- Reading passage:
────────────────────

Once, I interviewed several women from CASA over the abuse they had received. One woman was buried alive. One's ex-husband hold a gun to her head and pulled the trigger. One was held at gunpoint for 3 ½ hours.

And yet, the nature of domestic violence makes it one of the hardest allegations to punish. Greg Hardy cowered behind the courts. Ezekiel Elliott successfully fought the league for months.

Look, I know this is difficult. Often, the women involved risk their lifestyles to pursue punishment. That's a lot to ask.

Russell Simmons. Garrison Keillor. Jeremy Piven.

If the recent headlines from the entertainment world tell us anything, we aren't just talking about athletes. We aren't just talking about recent history. Men have been powerful for a very long time. We've all read whispers about the casting couch; evidently, those whispers were Weinstein's game plan.

What should the rest of us do? We should refuse to tolerate it. We should make sexual harassment an automatic disqualified.

────────────────────

- Record set:
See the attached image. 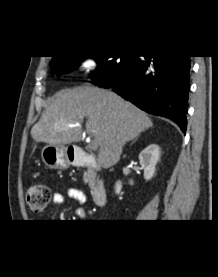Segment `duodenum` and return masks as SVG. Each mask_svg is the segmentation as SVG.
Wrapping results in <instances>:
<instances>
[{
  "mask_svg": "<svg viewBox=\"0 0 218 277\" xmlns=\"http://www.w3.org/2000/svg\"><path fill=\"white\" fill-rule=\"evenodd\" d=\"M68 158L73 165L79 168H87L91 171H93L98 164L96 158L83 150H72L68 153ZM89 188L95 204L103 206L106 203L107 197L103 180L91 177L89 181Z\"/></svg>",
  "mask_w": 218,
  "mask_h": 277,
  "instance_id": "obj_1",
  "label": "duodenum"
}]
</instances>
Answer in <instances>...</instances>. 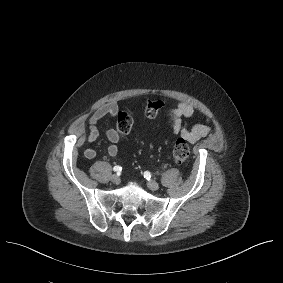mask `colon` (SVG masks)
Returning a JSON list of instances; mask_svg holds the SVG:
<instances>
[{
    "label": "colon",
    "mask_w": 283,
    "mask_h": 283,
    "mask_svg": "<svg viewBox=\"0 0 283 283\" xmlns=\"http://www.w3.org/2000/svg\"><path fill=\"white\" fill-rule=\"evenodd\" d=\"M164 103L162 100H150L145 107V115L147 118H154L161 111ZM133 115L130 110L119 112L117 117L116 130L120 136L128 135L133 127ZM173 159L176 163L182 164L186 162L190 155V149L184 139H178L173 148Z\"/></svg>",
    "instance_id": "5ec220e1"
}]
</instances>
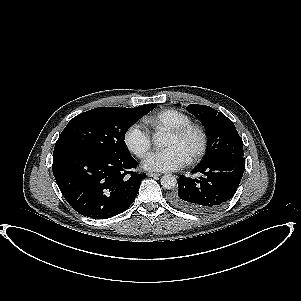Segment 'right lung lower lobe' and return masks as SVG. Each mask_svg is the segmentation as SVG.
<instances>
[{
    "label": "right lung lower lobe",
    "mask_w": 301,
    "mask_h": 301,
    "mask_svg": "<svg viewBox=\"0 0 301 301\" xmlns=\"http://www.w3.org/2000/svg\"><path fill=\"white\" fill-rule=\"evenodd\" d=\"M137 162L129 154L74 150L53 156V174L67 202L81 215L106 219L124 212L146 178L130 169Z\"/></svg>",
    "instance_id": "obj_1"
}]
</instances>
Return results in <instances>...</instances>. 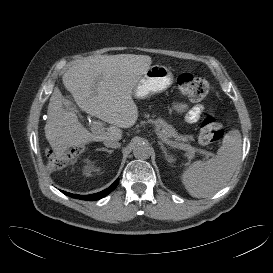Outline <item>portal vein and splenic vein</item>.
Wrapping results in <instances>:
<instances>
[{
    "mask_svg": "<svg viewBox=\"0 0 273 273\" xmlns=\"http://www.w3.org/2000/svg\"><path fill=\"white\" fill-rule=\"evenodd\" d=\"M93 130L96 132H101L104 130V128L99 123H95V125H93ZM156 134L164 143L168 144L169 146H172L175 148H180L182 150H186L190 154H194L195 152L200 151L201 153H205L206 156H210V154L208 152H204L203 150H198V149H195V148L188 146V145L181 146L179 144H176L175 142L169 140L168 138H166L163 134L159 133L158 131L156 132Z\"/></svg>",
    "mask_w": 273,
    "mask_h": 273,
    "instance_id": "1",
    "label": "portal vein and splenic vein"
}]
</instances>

────────────────────

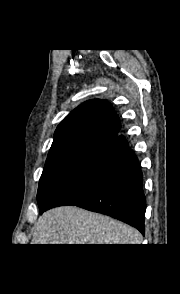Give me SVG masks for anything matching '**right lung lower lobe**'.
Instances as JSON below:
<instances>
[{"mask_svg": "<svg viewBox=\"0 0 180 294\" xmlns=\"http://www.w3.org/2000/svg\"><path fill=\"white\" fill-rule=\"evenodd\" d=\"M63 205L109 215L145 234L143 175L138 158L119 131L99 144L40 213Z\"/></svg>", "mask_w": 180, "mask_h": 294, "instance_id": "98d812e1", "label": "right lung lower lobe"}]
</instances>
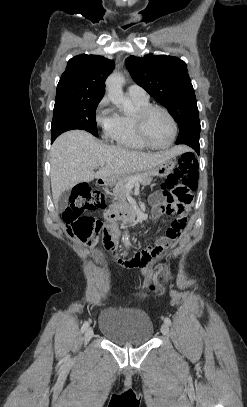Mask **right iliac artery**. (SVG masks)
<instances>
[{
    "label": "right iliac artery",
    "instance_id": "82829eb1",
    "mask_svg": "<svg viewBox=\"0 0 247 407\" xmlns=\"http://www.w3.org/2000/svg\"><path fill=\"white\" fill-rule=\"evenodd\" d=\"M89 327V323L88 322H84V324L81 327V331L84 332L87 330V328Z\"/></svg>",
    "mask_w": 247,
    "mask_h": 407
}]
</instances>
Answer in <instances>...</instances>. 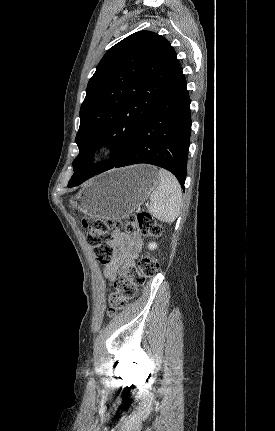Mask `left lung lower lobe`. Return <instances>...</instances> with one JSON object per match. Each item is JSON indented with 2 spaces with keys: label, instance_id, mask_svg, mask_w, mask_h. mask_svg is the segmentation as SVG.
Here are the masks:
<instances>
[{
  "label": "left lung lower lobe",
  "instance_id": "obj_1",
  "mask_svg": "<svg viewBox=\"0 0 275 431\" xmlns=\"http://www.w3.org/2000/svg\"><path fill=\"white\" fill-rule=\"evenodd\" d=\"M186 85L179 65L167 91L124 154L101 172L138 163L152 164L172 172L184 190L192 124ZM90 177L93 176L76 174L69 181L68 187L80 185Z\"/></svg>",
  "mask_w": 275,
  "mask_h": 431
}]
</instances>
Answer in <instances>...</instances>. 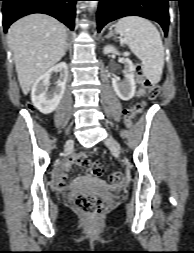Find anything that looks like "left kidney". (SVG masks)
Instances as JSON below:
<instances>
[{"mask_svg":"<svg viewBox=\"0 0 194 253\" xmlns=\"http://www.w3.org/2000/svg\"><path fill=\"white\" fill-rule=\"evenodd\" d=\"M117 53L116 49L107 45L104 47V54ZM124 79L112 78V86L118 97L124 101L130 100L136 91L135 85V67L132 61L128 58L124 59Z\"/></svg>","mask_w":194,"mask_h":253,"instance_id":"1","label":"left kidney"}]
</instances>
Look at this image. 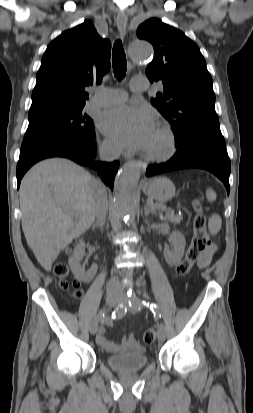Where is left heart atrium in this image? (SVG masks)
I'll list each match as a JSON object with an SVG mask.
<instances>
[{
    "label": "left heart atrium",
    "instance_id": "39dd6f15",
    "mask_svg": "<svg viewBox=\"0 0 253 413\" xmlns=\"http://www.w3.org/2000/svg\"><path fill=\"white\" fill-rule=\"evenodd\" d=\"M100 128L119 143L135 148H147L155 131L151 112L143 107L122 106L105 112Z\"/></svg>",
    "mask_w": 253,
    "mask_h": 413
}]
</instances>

────────────────────

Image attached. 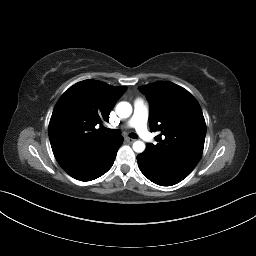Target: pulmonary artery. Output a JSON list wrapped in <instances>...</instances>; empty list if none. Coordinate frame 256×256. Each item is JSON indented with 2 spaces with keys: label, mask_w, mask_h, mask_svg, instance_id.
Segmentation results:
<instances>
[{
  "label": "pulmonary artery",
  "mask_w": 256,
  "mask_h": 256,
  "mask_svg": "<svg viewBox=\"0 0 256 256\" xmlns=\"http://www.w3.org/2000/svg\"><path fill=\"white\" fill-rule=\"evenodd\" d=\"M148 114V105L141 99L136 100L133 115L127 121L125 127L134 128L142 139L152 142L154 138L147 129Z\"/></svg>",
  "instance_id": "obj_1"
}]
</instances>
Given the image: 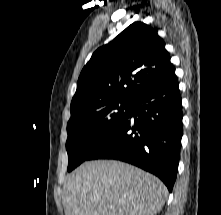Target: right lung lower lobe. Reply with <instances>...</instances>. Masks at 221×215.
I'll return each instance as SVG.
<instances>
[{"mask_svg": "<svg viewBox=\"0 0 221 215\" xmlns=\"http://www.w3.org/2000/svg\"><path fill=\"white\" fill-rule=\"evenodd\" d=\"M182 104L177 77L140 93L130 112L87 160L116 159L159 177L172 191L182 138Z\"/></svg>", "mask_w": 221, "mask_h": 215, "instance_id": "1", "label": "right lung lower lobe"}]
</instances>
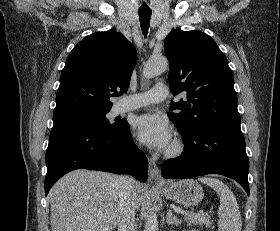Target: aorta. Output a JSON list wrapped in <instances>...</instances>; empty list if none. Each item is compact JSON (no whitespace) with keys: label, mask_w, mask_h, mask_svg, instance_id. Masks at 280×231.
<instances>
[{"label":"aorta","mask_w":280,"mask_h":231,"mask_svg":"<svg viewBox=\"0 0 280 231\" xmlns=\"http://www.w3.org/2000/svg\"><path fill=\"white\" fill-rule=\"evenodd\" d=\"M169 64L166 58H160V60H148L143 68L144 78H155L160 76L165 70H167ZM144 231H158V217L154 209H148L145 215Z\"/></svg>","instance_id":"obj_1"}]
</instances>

────────────────────

- Directive 1: In the piece on domestic violence and harassment, who fought the league for months?
- Directive 2: Pick up the piece on domestic violence and harassment right after its final sentence and keep going.

- Exercise response 1: Ezekiel Elliott

- Exercise response 2:
Al Franken. Jeff Tambor. Steven Seagal.

This is about mothers...and daughters. If you have any of those, yes, this is your fight.

What should the sports leagues do? They should lengthen, not lessen, punishment. They should meet with the players associations so every incident is not automatically challenged to delay punishment as long as possible. If the case is clear, then toss the blighters out for a year. Maybe more.

This is serious stuff. This is life-threatening. And it seems never-ending.

When does it stop?

It stops when we recognize that domestic violence is a greater crime than cocaine, than steroids, than roughing the passer and than losing.

Isn't it about time?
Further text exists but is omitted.